2.06.2010

Life For Me Ain't Been No Crystal Stair.

My best buddy reminded me of a video that I produced back in college. She, myself and two other close friends were all in a documentary-making course and our first assignment was to produce a short documentary about our life. I think I forgot about this video because I remember that point in my life being one of the first times that I truly felt sorry for myself. I remember sitting in one of our dorm rooms talking about our storyboards - the story we were going to portray on video - and of course my friends were talking about all the memories and mementoes and pictures that they were going to gather - you know all those things that helped to make them who they were (i.e., things from their childhood, about their families, about their heritage, their early life experiences, experiences in other countries, and so on and so forth). And here I was, quietly listening while trying - unsuccessfully - to conjure up something from my childhood that I could share, but unfortunately, there were no mementoes, no pictures, and definitely no memories worth sharing. Let's just say that anything I would have brought up would have been a complete downer to the, then, jovial mood. So I went back to my room and cried because it sucked to me that I didn’t have any happy childhood memories, that I didn’t know my mother or father, and that I didn’t even know how I looked as a baby because I had no picture to show me.

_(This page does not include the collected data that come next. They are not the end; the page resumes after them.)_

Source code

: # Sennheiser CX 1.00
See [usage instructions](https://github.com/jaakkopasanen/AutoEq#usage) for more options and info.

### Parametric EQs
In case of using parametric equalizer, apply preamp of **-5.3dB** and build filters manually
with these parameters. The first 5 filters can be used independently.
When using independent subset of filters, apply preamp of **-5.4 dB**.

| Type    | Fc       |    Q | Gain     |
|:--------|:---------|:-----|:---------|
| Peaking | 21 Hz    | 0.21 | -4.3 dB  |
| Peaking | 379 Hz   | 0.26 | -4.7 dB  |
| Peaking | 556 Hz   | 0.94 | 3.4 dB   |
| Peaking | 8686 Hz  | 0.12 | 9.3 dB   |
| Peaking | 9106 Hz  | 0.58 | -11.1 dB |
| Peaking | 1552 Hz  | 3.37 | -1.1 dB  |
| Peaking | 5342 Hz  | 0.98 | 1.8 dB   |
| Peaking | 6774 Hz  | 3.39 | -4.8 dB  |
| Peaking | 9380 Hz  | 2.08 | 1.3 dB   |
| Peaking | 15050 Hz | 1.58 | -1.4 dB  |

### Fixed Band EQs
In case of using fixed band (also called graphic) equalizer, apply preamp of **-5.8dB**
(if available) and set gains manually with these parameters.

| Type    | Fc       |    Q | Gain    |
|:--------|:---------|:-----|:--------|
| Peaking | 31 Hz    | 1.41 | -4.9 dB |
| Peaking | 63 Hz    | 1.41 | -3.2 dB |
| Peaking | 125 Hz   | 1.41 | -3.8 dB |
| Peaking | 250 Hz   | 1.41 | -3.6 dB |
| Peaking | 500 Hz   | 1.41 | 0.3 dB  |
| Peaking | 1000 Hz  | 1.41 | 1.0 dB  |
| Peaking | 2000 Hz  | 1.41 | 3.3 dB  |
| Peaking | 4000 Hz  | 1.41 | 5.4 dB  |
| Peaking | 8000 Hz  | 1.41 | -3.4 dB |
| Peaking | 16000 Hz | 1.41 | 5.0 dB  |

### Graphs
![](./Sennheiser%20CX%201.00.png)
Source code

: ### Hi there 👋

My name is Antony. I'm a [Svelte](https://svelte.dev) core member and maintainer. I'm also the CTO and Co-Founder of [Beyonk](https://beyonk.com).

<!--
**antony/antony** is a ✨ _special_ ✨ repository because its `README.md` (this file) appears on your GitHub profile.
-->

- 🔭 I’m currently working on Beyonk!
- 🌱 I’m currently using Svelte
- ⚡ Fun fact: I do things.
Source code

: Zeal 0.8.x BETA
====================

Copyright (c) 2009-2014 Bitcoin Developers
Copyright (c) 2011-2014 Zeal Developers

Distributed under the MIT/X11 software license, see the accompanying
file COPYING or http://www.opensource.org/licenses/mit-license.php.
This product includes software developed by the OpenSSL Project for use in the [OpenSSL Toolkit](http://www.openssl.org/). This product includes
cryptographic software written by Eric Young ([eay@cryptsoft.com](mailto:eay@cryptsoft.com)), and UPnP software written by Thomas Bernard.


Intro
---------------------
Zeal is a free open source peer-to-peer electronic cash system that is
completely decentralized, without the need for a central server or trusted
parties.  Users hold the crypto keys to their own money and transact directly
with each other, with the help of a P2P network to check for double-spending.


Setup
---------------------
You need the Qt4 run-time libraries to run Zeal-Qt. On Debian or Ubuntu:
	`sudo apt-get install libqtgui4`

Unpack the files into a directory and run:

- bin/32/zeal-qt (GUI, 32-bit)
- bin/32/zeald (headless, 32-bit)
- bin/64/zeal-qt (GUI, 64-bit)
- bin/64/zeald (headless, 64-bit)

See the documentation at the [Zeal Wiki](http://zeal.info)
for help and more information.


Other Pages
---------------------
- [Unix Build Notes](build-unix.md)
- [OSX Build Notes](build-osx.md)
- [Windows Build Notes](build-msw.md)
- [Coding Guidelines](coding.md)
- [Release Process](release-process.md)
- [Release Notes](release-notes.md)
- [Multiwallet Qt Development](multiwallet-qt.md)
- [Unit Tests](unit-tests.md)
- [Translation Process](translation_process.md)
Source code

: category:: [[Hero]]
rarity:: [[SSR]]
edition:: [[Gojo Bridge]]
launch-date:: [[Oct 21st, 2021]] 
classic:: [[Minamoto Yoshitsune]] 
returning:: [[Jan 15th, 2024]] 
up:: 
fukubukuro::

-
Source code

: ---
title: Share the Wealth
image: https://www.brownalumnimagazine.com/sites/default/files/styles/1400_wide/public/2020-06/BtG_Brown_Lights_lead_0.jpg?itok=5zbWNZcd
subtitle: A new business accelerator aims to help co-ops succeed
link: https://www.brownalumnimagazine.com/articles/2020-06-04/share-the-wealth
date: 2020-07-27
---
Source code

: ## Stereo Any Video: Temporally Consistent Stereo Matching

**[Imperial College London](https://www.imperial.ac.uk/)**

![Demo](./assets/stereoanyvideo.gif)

This was one of the very first times that I remember questioning who I really was – because if I didn’t have anyone, anyplace, or anything to identify with – then who was I. I didn’t grow up an army kid, I wasn’t from Kenya, and I hadn’t traveled all over the world - so what was there in life that I could identify with?  And don’t think I have an answer to that question, because I don’t.  And quite frankly, that question still haunts me some days.  Yep, I wish I knew who my grandparents were and where they were from.  I wish I knew my father’s name and what he looked like.  I wish I could explore my family history and heritage.  But unfortunately that wasn’t in the cards for me – and I was left producing a story about the thing I knew best – a hard knock life.  Okay okay, I wouldn’t actually say it like that, but I think it resonates better that way.

My video (I would post it but I don’t know where it is) started out winding up a crystal staircase with classical music (Beethoven’s Moonlight Sonata) playing in the background.  It continued going through different styles of staircases - some wooden, some steel, some broken, etc, etc, etc.  While the different staircases were featured, the following poem was displayed line by line.


Mother to Son
By Langston Hughes

Well, son, I'll tell you:
Life for me ain't been no crystal stair.
It's had tacks in it,
And splinters,
And boards torn up,
And places with no carpet on the floor—
Bare.
But all the time
I'se been a-climbin' on,
And reachin' landin's,
And turnin' corners,
And sometimes goin' in the dark
Where there ain't been no light.
So, boy, don't you turn back.
Don't you set down on the steps.
'Cause you finds it's kinder hard.
Don't you fall now—
For I'se still goin', honey,
I'se still climbin',
And life for me ain't been no crystal stair.

I absolutely love this poem – it resonated with me then and still resonates with me today.  Every time I read it, I hear the mother talking directly to me. I imagine her saying something like…

Well, Daughter
stop your worrying,
look at me,
I too have had a hard life,
a life that in a lot of ways was much harder than yours,
I too have seen heartache, pain, abandonment, discrimination, darkness, twist and turns,
but through it all, I’ve continued to climb the staircase that was laid for me to climb,
yes they were the splintered, torn up, tacked, bare, and non-crystal stairs,
but Daughter you are just as strong
so I know you can climb and climb and climb even higher than I.

Okay, so I’m no poet in the least bit…but you get my drift.  My life sure hasn’t been no crystal stair, but I took to heart when the mother said, “don’t you set down on the steps ‘cause you finds it’s kinder hard.”  I guess you can say that I took that line as a challenge, and despite what I’ve been faced with, I am still to this day climbing.  And to be quite honest, as I look back over my life, I realize it must a blessing in disguise that my life hasn’t been a crystal stair, because I know there is no way crystal stairs could've carried me as far as I've climbed today.  Yep, I definitely appreciate having the strong, tried and true stairs to withstand me and all the inner strength I must have to continue climbing despite it all...let's just say those crystal stairs would have surely shattered underneath all my strength by now.